Copy out the data below with every "Comune" swapped for "Città" and nothing else changed. Leave the pictures out.

EXERCISE DATA:

____

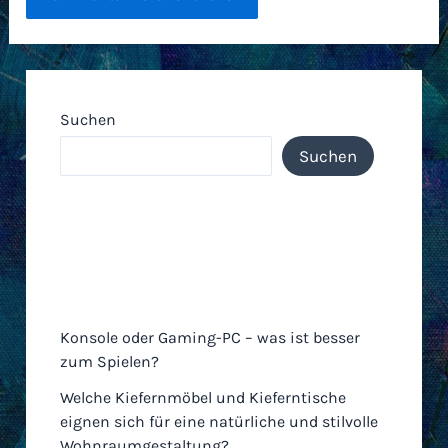
Suchen
Suchen
Neueste Einträge
Konsole oder Gaming-PC – was ist besser
zum Spielen?
Welche Kiefernmöbel und Kieferntische
eignen sich für eine natürliche und stilvolle
Wohnraumgestaltung?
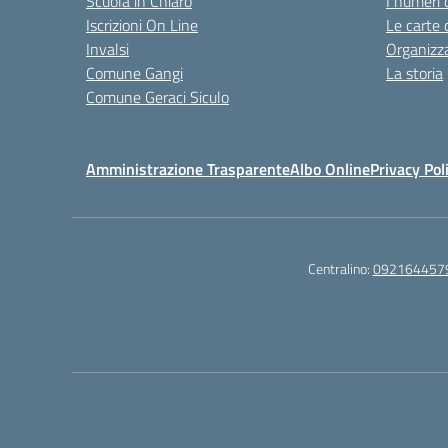
Scuola in Chiaro
I numeri 
Iscrizioni On Line
Le carte 
Invalsi
Organizz
Comune Gangi
La storia
Comune Geraci Siculo
Amministrazione Trasparente
Albo Online
Privacy Pol
Centralino:
092164457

____

SOLVED EXERCISE:
Suchen
Suchen
Neueste Einträge
Konsole oder Gaming-PC – was ist besser
zum Spielen?
Welche Kiefernmöbel und Kieferntische
eignen sich für eine natürliche und stilvolle
Wohnraumgestaltung?
Scuola in Chiaro
I numeri 
Iscrizioni On Line
Le carte 
Invalsi
Organizz
Città Gangi
La storia
Città Geraci Siculo
Amministrazione Trasparente
Albo Online
Privacy Pol
Centralino:
092164457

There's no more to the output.